Dans l’enseignement, il y aurait l’expression d’un désir de savoir qui donnerait l’illusion de pouvoir s’affranchir du désir de l’autre.

Pierre NAVEAU sur la position subjective de l’enseignant disait, dans son texte « Le risque d’enseigner » : « il faut y croire, à coup sûr, mais il est impossible de s’y croire »[2], s’inspirant ainsi de ce que disait Lacan dans son « Allocution sur l’enseignement » : « à s’offrir à l’enseignement, le discours psychanalytique amène le psychanalyste à la position du psychanalysant »[3]. Il n’y a donc pas d’enseignement de la psychanalyse sans transfert.

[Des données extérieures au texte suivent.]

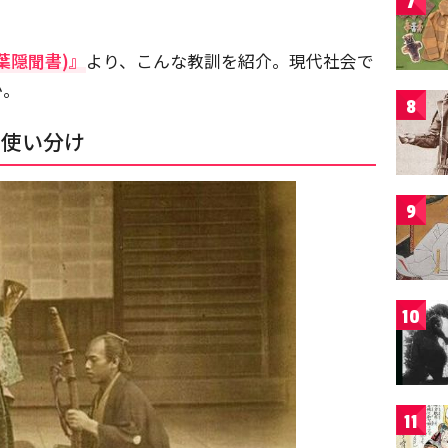
7
葉隠聞書)』
より、こんな教訓を紹介。現代社会で
か。
8
の使い分け
9
10
11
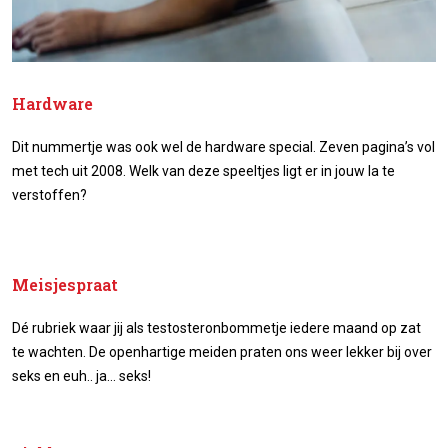
Hardware
Dit nummertje was ook wel de hardware special. Zeven pagina’s vol
met tech uit 2008. Welk van deze speeltjes ligt er in jouw la te
verstoffen?
Meisjespraat
Dé rubriek waar jij als testosteronbommetje iedere maand op zat
te wachten. De openhartige meiden praten ons weer lekker bij over
seks en euh.. ja… seks!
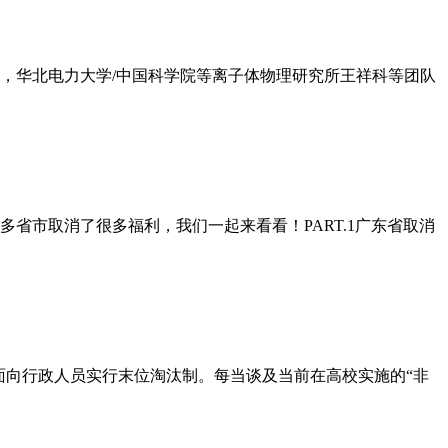
日，华北电力大学/中国科学院等离子体物理研究所王祥科等团队
省市取消了很多福利，我们一起来看看！PART.1广东省取消
面向行政人员实行末位淘汰制。每当谈及当前在高校实施的“非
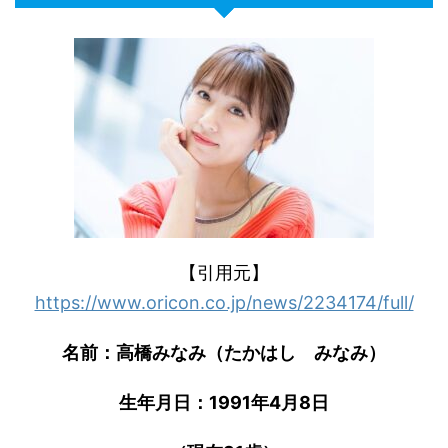
【引用元】
https://www.oricon.co.jp/news/2234174/full/
名前：高橋みなみ（たかはし みなみ）
生年月日：1991年4月8日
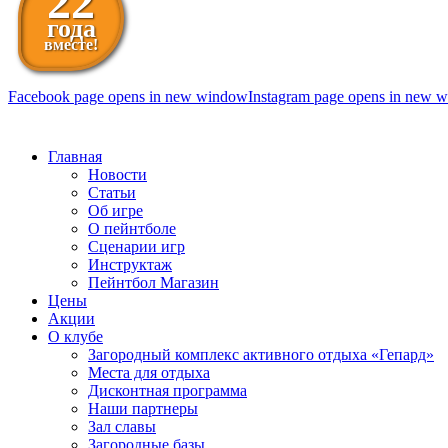
22
года
вместе!
Facebook page opens in new window
Instagram page opens in new 
098 111-99-11
Главная
Новости
Статьи
Об игре
О пейнтболе
Сценарии игр
Инструктаж
Пейнтбол Магазин
Цены
Акции
О клубе
Загородный комплекс активного отдыха «Гепард»
Места для отдыха
Дисконтная программа
Наши партнеры
Зал славы
Загородные базы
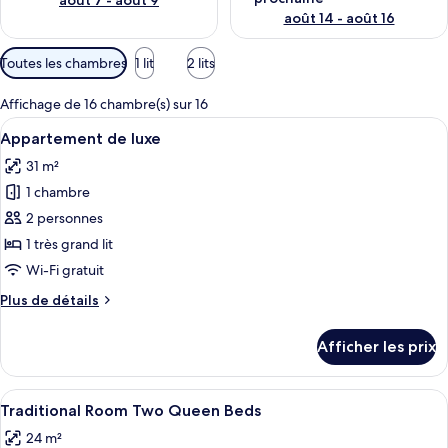
août 7 - août 9
août 14 - août 16
Filtres
Toutes les chambres
1 lit
2 lits
disponibles
pour
Affichage de 16 chambre(s) sur 16
les
Afficher
Une chambre moderne avec un grand lit
6
Appartement de luxe
chambres
toutes
31 m²
les
1 chambre
photos
pour
2 personnes
ce
1 très grand lit
type
Wi-Fi gratuit
de
Plus
Plus de détails
chambre :
de
Appartement
détails
Afficher les prix
pour
de
Appartement
luxe
de
Afficher
Une chambre d’hôtel avec un lit, un bur
9
luxe
Traditional Room Two Queen Beds
toutes
24 m²
les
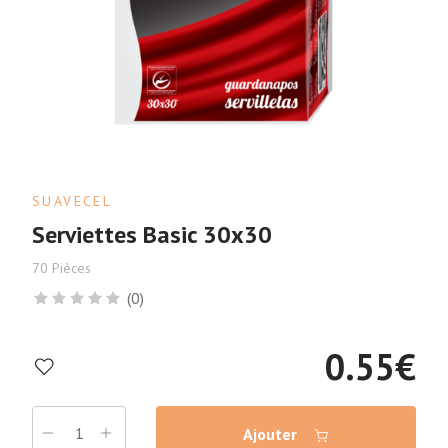
SUAVECEL
Serviettes Basic 30x30
70 Pièces
(0)
0.55
€
Ajouter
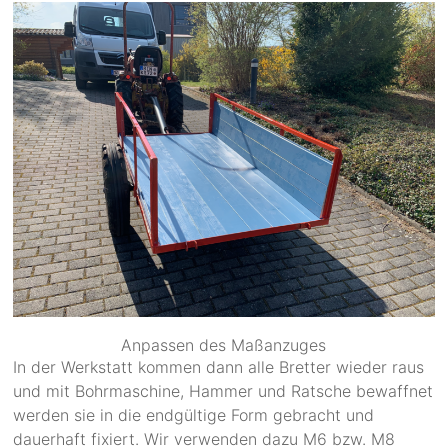
Anpassen des Maßanzuges
In der Werkstatt kommen dann alle Bretter wieder raus
und mit Bohrmaschine, Hammer und Ratsche bewaffnet
werden sie in die endgültige Form gebracht und
dauerhaft fixiert. Wir verwenden dazu M6 bzw. M8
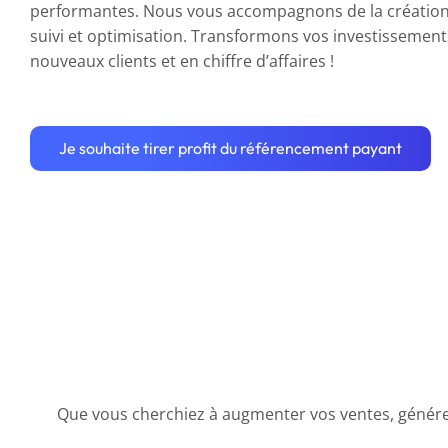
performantes. Nous vous accompagnons de la création
suivi et optimisation. Transformons vos investissements
nouveaux clients et en chiffre d’affaires !
Je souhaite tirer profit du référencement payant
Que vous cherchiez à augmenter vos ventes, générer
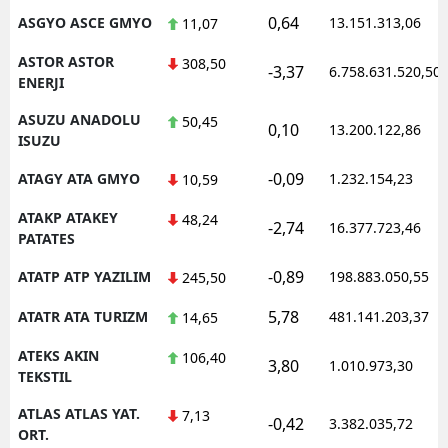
0,64
ASGYO ASCE GMYO
13.151.313,06
11,07
ASTOR ASTOR
308,50
-3,37
6.758.631.520,50
ENERJI
ASUZU ANADOLU
50,45
0,10
13.200.122,86
ISUZU
-0,09
ATAGY ATA GMYO
1.232.154,23
10,59
ATAKP ATAKEY
48,24
-2,74
16.377.723,46
PATATES
-0,89
ATATP ATP YAZILIM
198.883.050,55
245,50
5,78
ATATR ATA TURIZM
481.141.203,37
14,65
ATEKS AKIN
106,40
3,80
1.010.973,30
TEKSTIL
ATLAS ATLAS YAT.
7,13
-0,42
3.382.035,72
ORT.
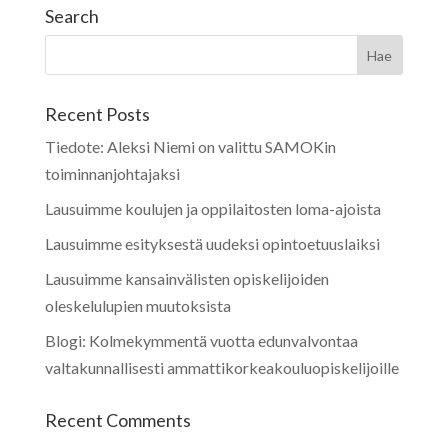
Search
Recent Posts
Tiedote: Aleksi Niemi on valittu SAMOKin
toiminnanjohtajaksi
Lausuimme koulujen ja oppilaitosten loma-ajoista
Lausuimme esityksestä uudeksi opintoetuuslaiksi
Lausuimme kansainvälisten opiskelijoiden
oleskelulupien muutoksista
Blogi: Kolmekymmentä vuotta edunvalvontaa
valtakunnallisesti ammattikorkeakouluopiskelijoille
Recent Comments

L’analysant est en posture d’analyser quelque chose de son désir et de son savoir sur lui-même et d’en dire quelque chose à l’analyste. Connaissance sur soi dont l’analysant fait un savoir dont il peut disposer pour en transmettre une parole à l’autre.

Ce qui s’enseigne c’est de l’inconscient, le reste c’est de l’information, du redit. Peut-on parler « d’effet d’enseignement » comme d’un effet de la cure ?

B.JULLIEN[4] dans son texte sur le cartel dit:  « […]En essayant de répondre à ce qui fait énigme pour eux, j’entends dans ma formulation de nouvelles pistes de compréhension, un peu comme dans la position de l’analysant, lorsqu’on aperçoit, dans ce qu’on dit en séance, une équivoque, un autre sens, un oubli, un mot qui manque… ».

Enfin l’enseignement c’est également une question de rencontre. De cette rencontre chaque partie s’enseigne. Il n’y a pas d’enseignement unilatéral mais un double-enseignement qui ne peut émerger que de la rencontre avec l’autre. N’est-ce pas là la question du transfert ?

 

[1] Jacques LACAN, le séminaire livre XI, « Les 4 concepts fondamentaux de la psychanalyse » Paris, seuil 1973, pages 214-215

[2] Pierre NAVEAU, Extrait du texte « le risque d’enseigner » initialement paru dans MILLER J-A. ss dir. Qui sont vos psychanalystes ? Paris, seuil, 2002, page 41- 420

[3] Jacques LACAN « Allocution sur l’enseignement » dans Autres écrits, Paris, seuil, 2001, page 304

[4] Bénédicte JULLIEN, Cartelo N° 19 décembre 2017, Le cartel : s’enseigner de ceux qui nous affectent.